*** SUPPLIED TEXT ***

SandCraft completes its third round of financing, which includes a large chunk of funding from giant Cisco Systems.

    Networking chip start-up SandCraft announced the completion of a third round of financing Tuesday, which included a large chunk of funding from giant Cisco Systems.

    The maker of chips for Internet and network equipment said it raised $35.5 million in its series C financing round led by San Bruno, Calif.-based Vantage Point Venture Partners and New York-based Wasserstein Ventures.

    Networking equipment maker Cisco made the largest contribution.

    SandCraft started out as a company that licensed its chip technology to semiconductor makers such as NEC and LSI Logic to produce chips for consumer products like digital TV set-top boxes and laser printers.

    The Santa Clara, Calif.-based company plans to use the new funding in its transition to a so-called fabless semiconductor company that makes chips for Internet and network infrastructure equipment, but does not own the factories that produce them.

    SandCraft's chips are based on designs it licenses from MIPS Technologies. The company recently named Taiwan-based chipmaker United Microelectronics as its primary chip foundry.

*** End of SUPPLIED TEXT ***

TASK REQUIREMENTS:
- a) Answer these questions using the passage on SandCraft's financing:
(i) How much money did SandCraft raise in its series C round?
(ii) Which company made the largest contribution?
(iii) Which chipmaker did SandCraft name as its primary chip foundry?
- b) Reproduce the part of the passage on SandCraft's financing starting with "Networking chip start-up" and going on through "York-based Wasserstein Ventures.".
- c) Summarize the passage on SandCraft's financing in two sentences.

*** DATA PROVIDED ***

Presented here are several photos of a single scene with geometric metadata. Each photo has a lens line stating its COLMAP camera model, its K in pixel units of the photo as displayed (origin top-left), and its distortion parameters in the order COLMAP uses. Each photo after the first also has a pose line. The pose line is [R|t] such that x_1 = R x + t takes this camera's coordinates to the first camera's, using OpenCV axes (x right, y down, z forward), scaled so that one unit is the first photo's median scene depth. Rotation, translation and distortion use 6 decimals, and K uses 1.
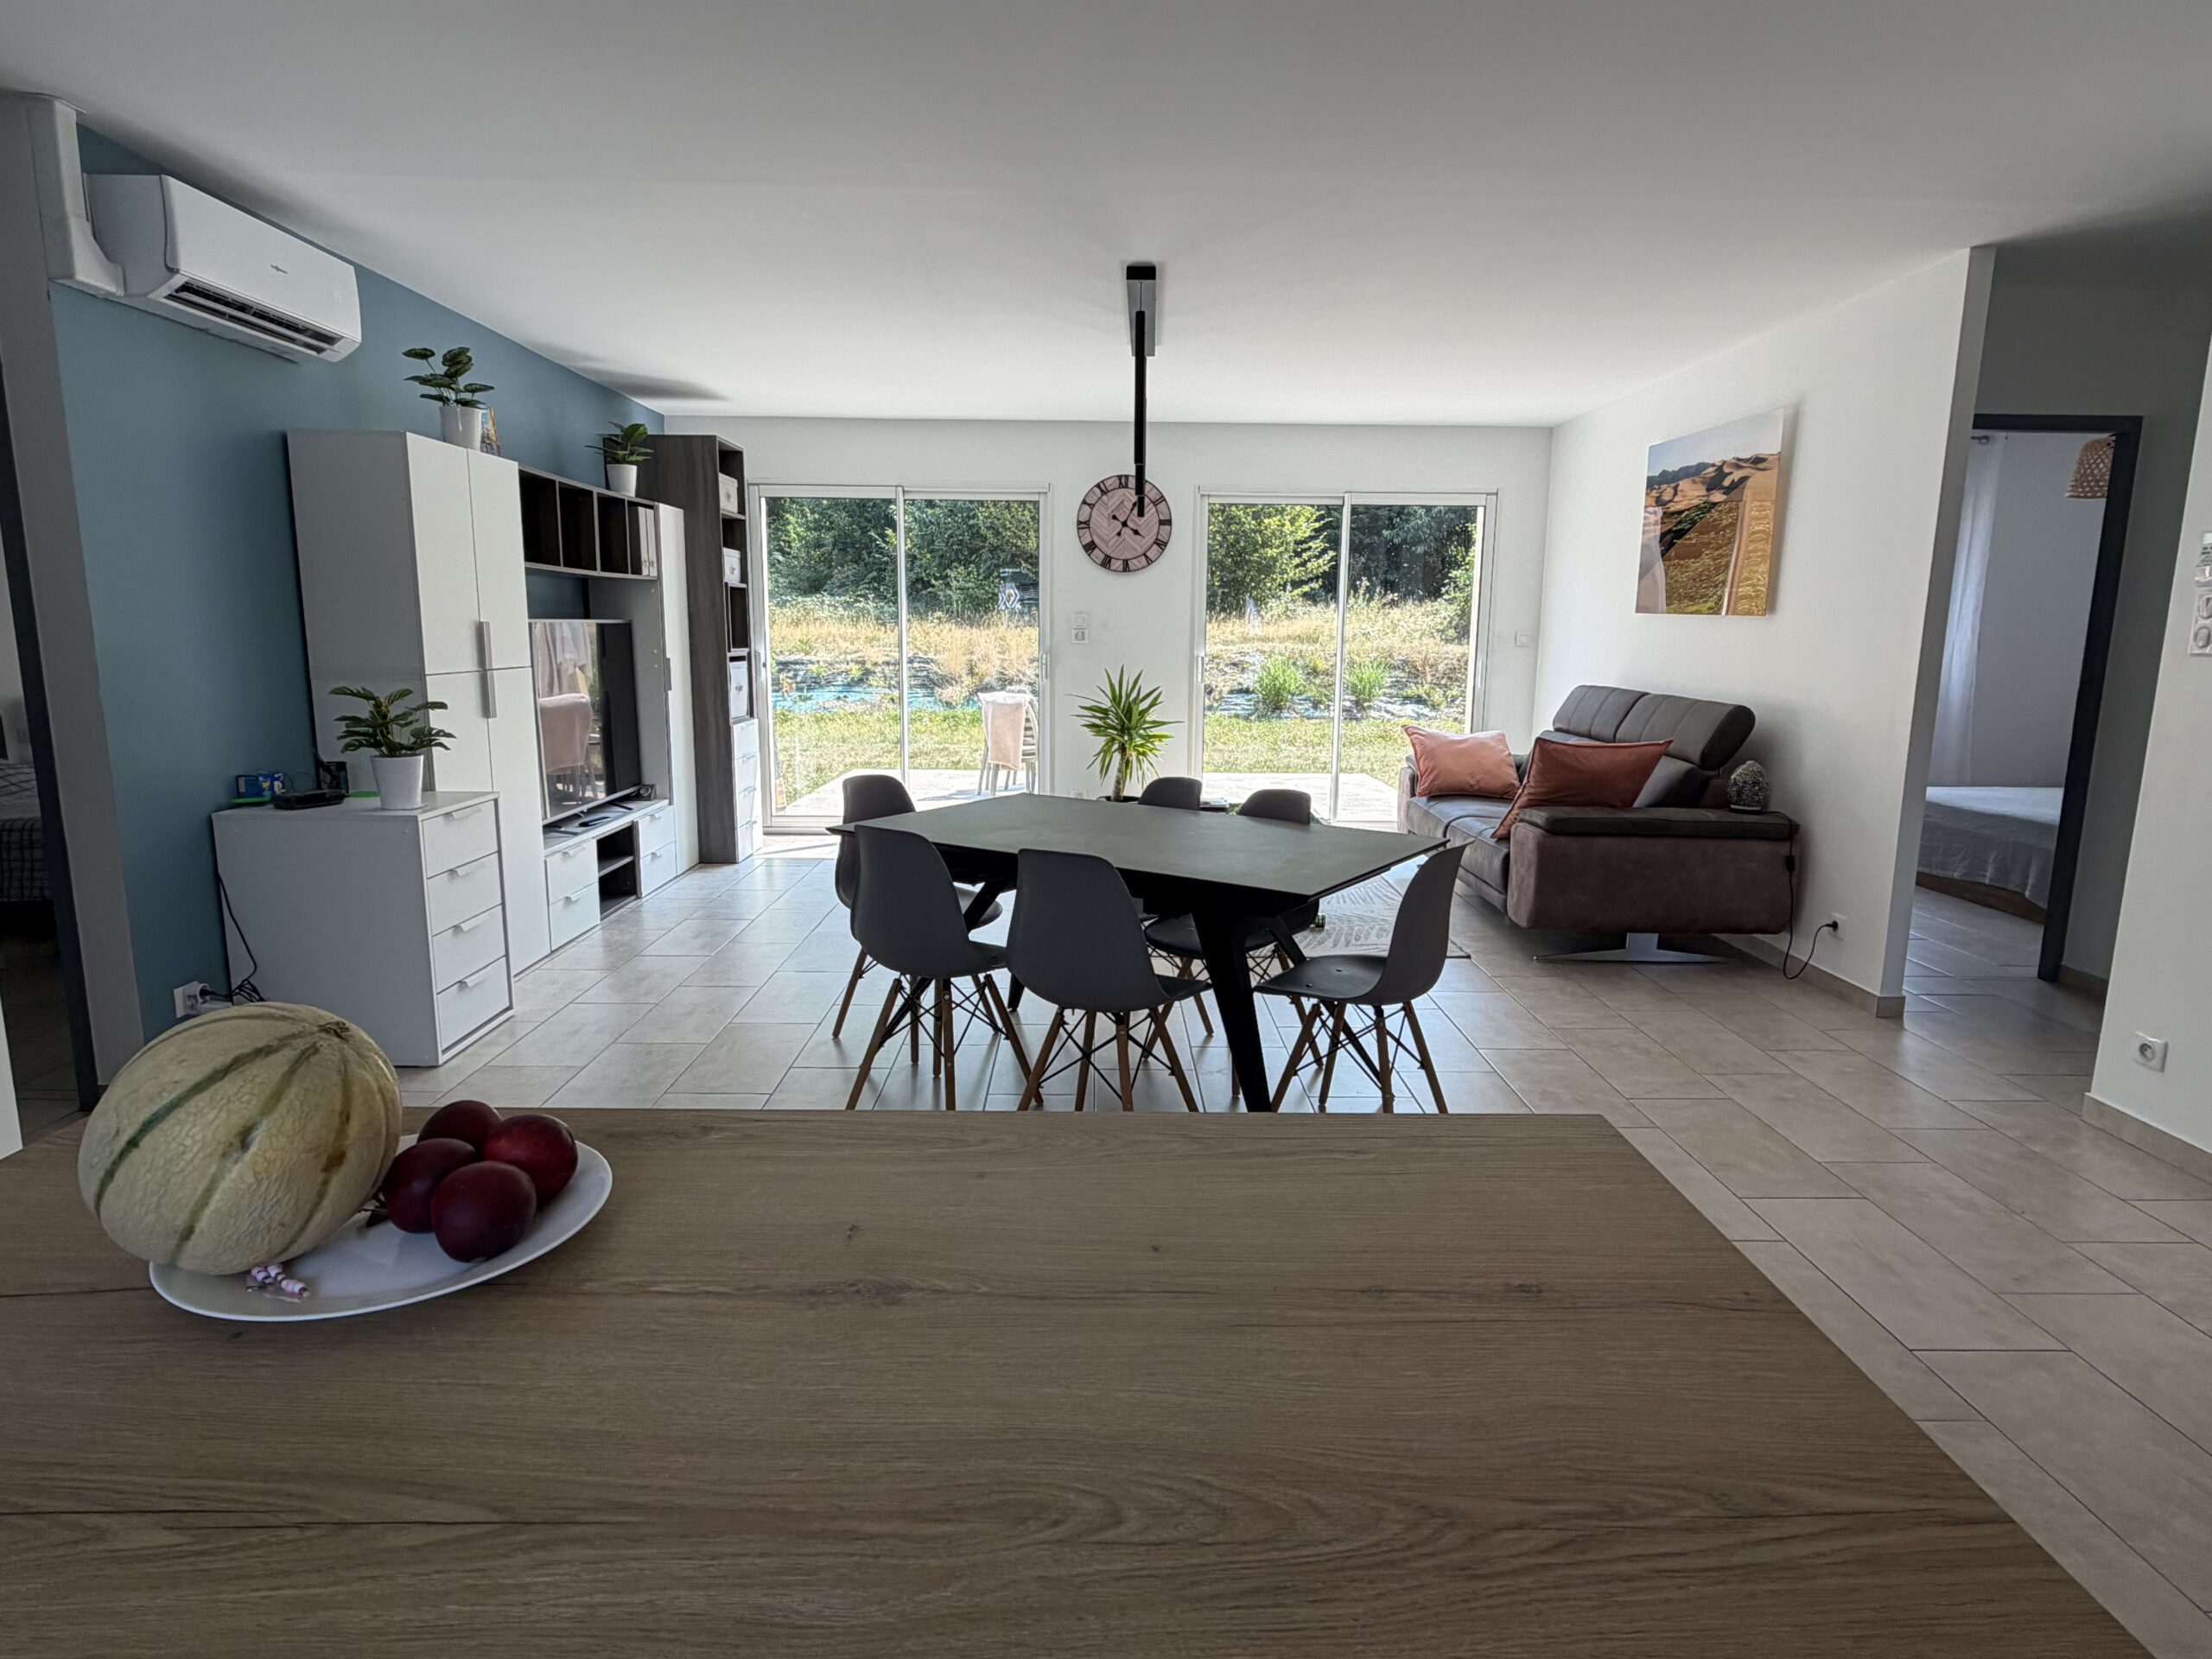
lens RADIAL K [[1227.4, 0, 1106.3], [0, 1227.4, 829.4], [0, 0, 1]] dist [0.001597, 0.000295]
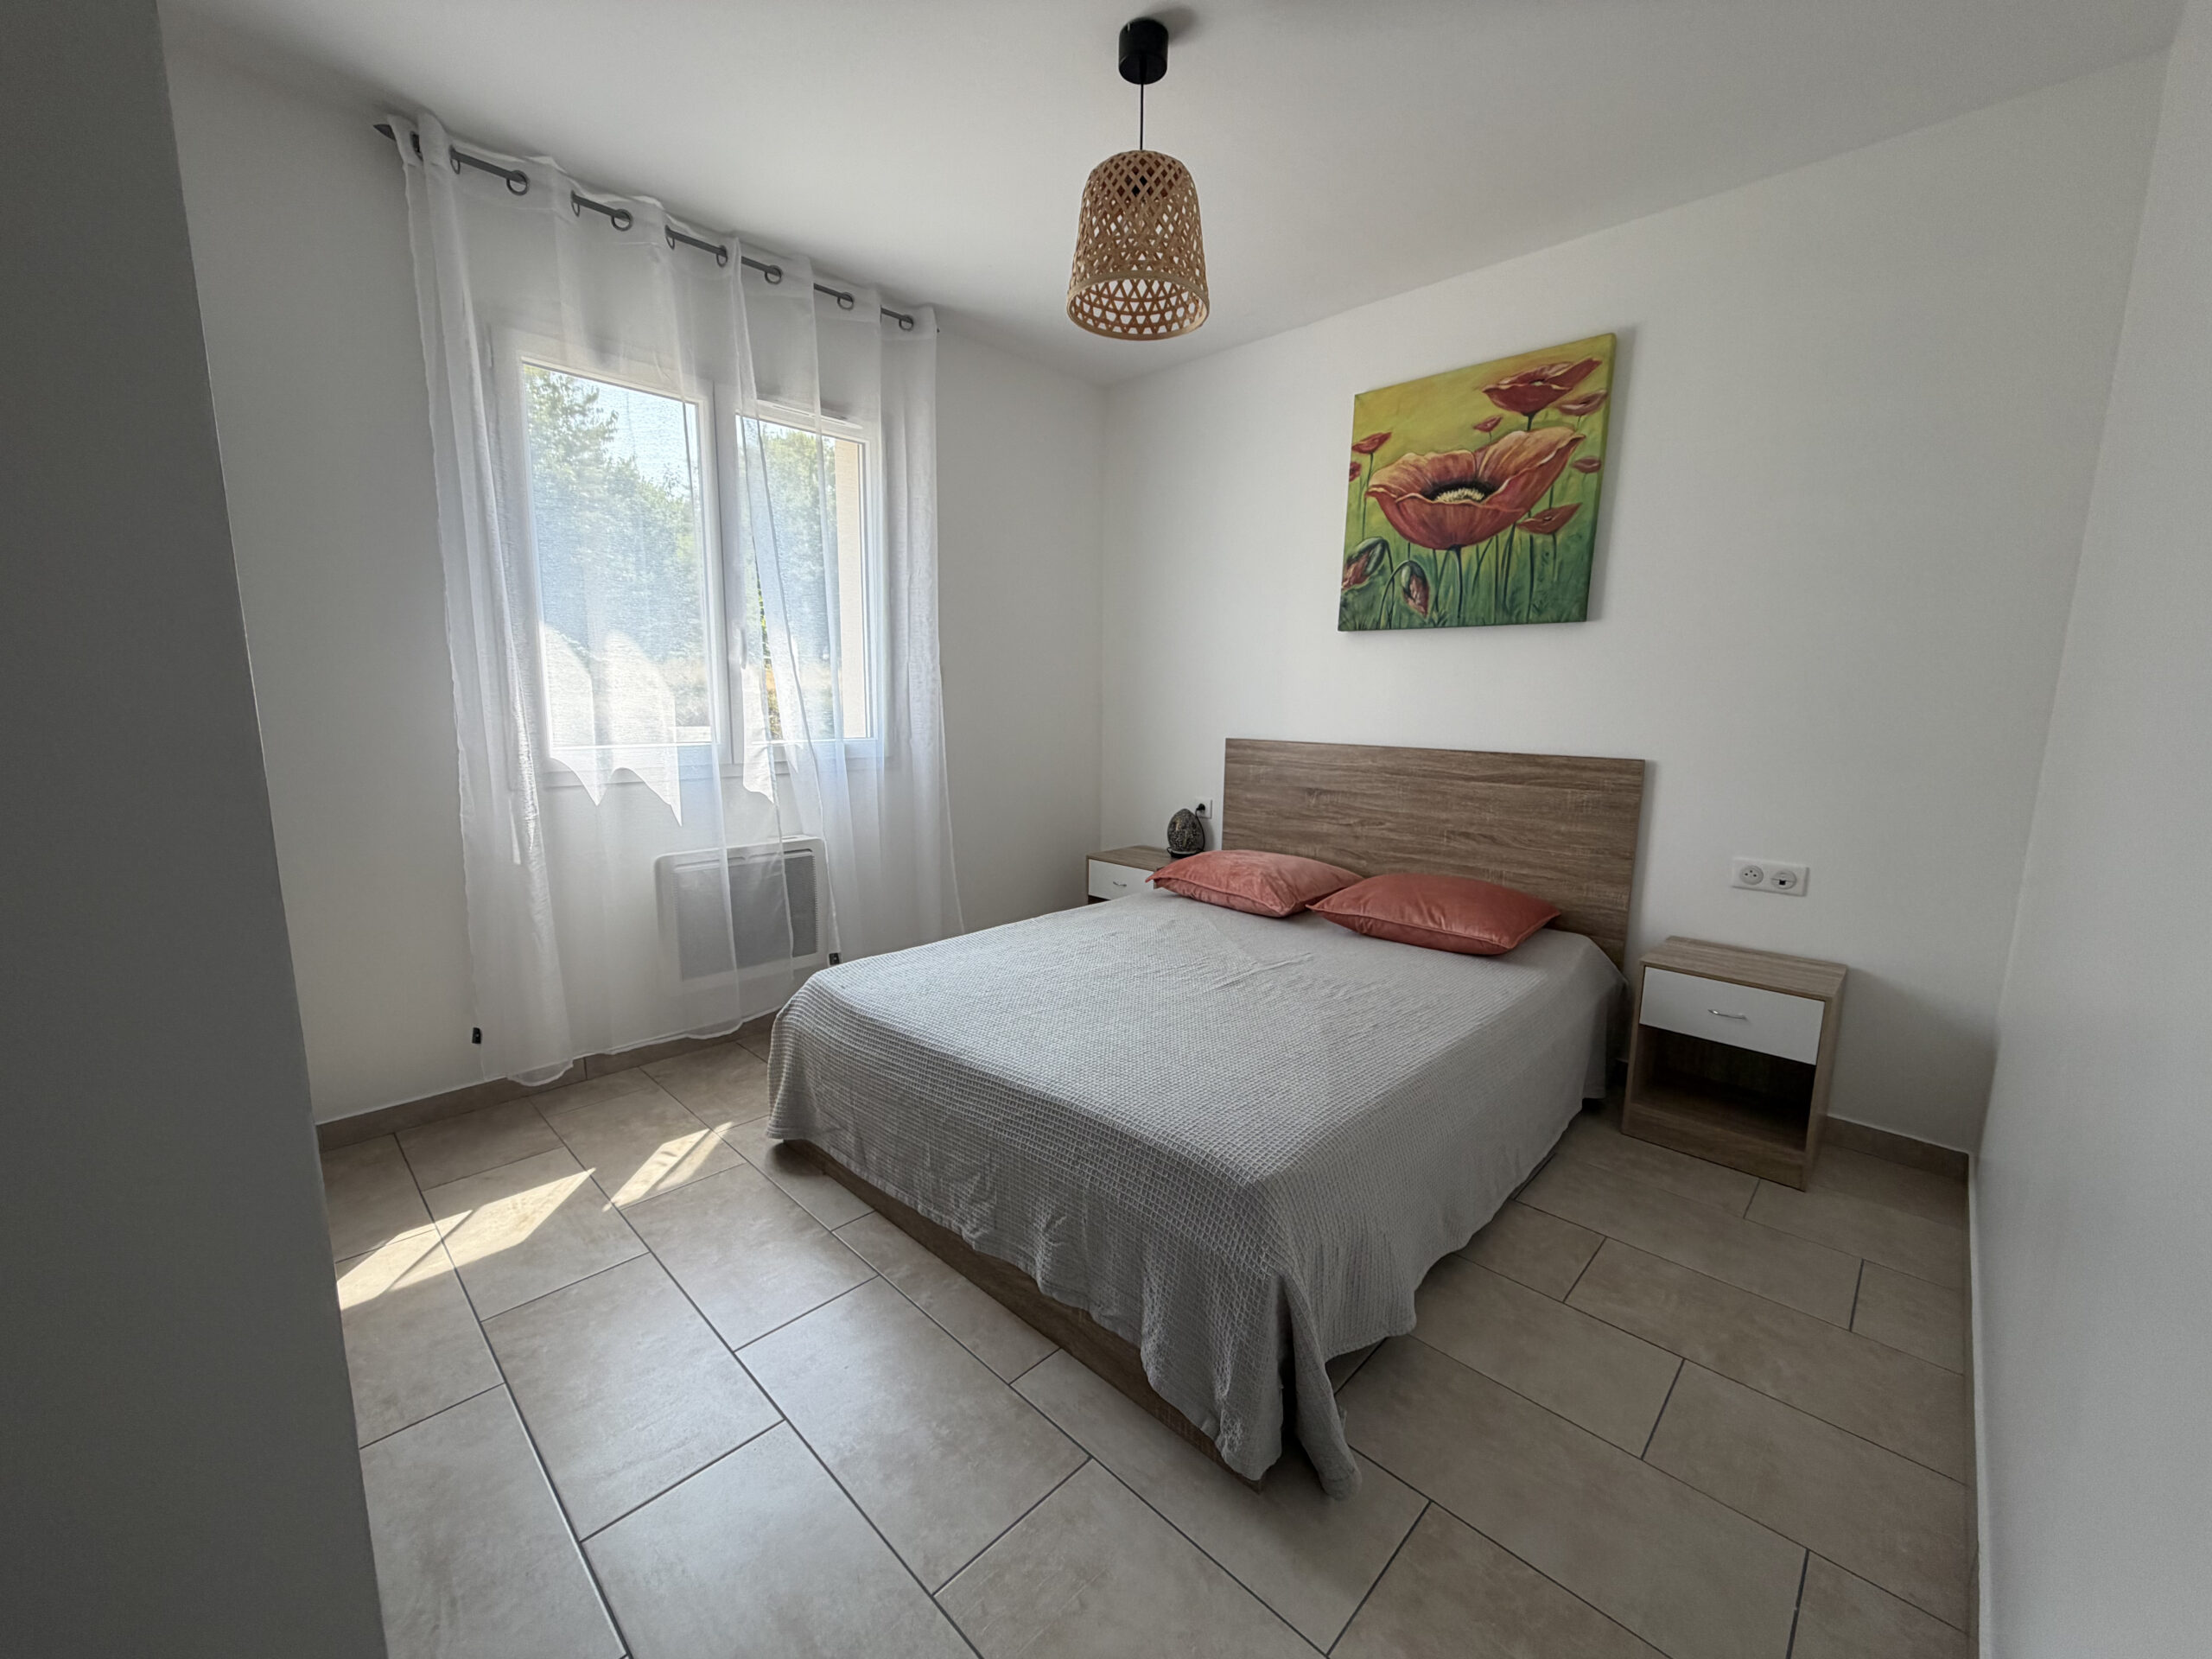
lens RADIAL K [[885.1, 0, 1102.6], [0, 885.1, 829.1], [0, 0, 1]] dist [0.003933, 0.000507]
pose [[0.703235, -0.110494, 0.702318, 0.534264], [0.113119, 0.992655, 0.042906, -0.098696], [-0.701900, 0.049272, 0.710569, 0.756977]]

*** End of DATA PROVIDED ***

SOLVED PROBLEMS:
- a)
(i) $35.5 million
(ii) Cisco Systems
(iii) United Microelectronics, based in Taiwan

- b)
Networking chip start-up SandCraft announced the completion of a third round of financing Tuesday, which included a large chunk of funding from giant Cisco Systems.

    The maker of chips for Internet and network equipment said it raised $35.5 million in its series C financing round led by San Bruno, Calif.-based Vantage Point Venture Partners and New York-based Wasserstein Ventures.

- c) Networking chip start-up SandCraft raised $35.5 million in a series C round led by Vantage Point Venture Partners and Wasserstein Ventures, with Cisco Systems making the largest contribution. The Santa Clara company, which began by licensing its chip technology to semiconductor makers, plans to use the money to become a fabless maker of chips for Internet and network infrastructure equipment.